__Activity__
The answer must consist only of the lines from the line with "Adrar Travel" to the line with "Sports Game Recap Template", both included, exactly as they stand below.

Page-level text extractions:
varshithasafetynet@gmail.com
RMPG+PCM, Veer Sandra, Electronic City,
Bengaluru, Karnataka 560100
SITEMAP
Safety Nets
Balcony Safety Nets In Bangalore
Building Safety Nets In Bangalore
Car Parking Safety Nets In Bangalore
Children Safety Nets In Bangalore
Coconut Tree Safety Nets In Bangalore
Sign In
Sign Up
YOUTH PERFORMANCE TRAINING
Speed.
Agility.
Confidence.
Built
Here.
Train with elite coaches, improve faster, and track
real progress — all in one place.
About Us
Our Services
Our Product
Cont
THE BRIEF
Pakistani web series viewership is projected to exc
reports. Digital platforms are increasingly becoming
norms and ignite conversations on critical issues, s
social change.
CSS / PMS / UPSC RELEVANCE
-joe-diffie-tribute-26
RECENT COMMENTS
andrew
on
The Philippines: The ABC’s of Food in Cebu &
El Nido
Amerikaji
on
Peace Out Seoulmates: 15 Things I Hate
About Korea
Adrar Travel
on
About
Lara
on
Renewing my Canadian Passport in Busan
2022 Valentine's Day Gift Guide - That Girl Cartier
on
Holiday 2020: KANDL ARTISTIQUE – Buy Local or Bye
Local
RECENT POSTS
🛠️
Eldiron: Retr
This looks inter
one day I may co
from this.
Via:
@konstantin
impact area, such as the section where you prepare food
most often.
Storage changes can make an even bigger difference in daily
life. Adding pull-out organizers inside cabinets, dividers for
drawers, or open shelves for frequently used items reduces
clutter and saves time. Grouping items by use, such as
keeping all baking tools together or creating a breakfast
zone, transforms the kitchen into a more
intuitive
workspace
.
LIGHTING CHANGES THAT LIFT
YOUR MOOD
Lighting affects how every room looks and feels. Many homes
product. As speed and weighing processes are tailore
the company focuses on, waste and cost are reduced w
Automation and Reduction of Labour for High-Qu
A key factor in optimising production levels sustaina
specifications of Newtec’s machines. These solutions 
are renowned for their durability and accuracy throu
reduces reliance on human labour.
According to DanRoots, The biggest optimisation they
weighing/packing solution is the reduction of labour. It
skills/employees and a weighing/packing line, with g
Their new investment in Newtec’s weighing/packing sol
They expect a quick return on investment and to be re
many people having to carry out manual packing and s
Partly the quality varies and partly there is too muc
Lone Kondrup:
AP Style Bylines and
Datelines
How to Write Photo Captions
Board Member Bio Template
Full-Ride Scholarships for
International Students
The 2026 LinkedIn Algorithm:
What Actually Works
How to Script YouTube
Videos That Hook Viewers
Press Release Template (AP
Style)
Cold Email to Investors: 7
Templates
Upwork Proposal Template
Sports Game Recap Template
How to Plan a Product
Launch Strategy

---

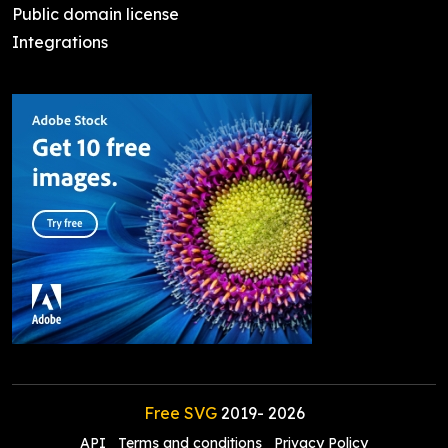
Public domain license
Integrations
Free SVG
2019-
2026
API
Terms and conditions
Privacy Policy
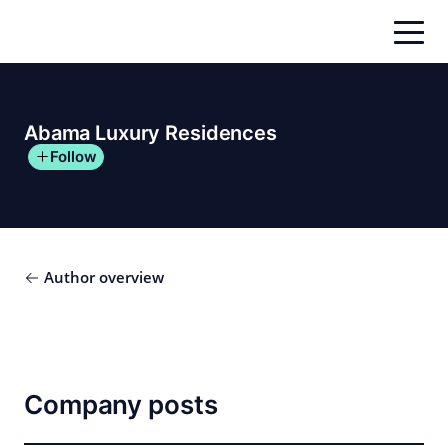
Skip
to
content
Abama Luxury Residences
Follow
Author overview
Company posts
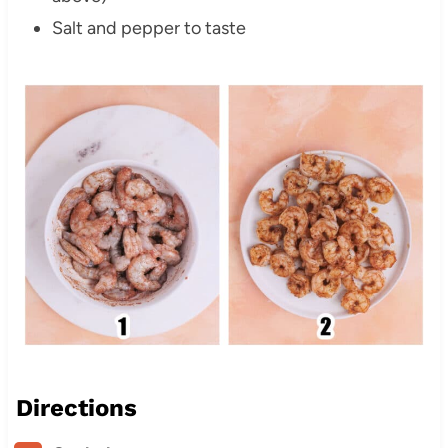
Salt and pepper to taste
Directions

__Task response__
Adrar Travel
on
About
Lara
on
Renewing my Canadian Passport in Busan
2022 Valentine's Day Gift Guide - That Girl Cartier
on
Holiday 2020: KANDL ARTISTIQUE – Buy Local or Bye
Local
RECENT POSTS
🛠️
Eldiron: Retr
This looks inter
one day I may co
from this.
Via:
@konstantin
impact area, such as the section where you prepare food
most often.
Storage changes can make an even bigger difference in daily
life. Adding pull-out organizers inside cabinets, dividers for
drawers, or open shelves for frequently used items reduces
clutter and saves time. Grouping items by use, such as
keeping all baking tools together or creating a breakfast
zone, transforms the kitchen into a more
intuitive
workspace
.
LIGHTING CHANGES THAT LIFT
YOUR MOOD
Lighting affects how every room looks and feels. Many homes
product. As speed and weighing processes are tailore
the company focuses on, waste and cost are reduced w
Automation and Reduction of Labour for High-Qu
A key factor in optimising production levels sustaina
specifications of Newtec’s machines. These solutions 
are renowned for their durability and accuracy throu
reduces reliance on human labour.
According to DanRoots, The biggest optimisation they
weighing/packing solution is the reduction of labour. It
skills/employees and a weighing/packing line, with g
Their new investment in Newtec’s weighing/packing sol
They expect a quick return on investment and to be re
many people having to carry out manual packing and s
Partly the quality varies and partly there is too muc
Lone Kondrup:
AP Style Bylines and
Datelines
How to Write Photo Captions
Board Member Bio Template
Full-Ride Scholarships for
International Students
The 2026 LinkedIn Algorithm:
What Actually Works
How to Script YouTube
Videos That Hook Viewers
Press Release Template (AP
Style)
Cold Email to Investors: 7
Templates
Upwork Proposal Template
Sports Game Recap Template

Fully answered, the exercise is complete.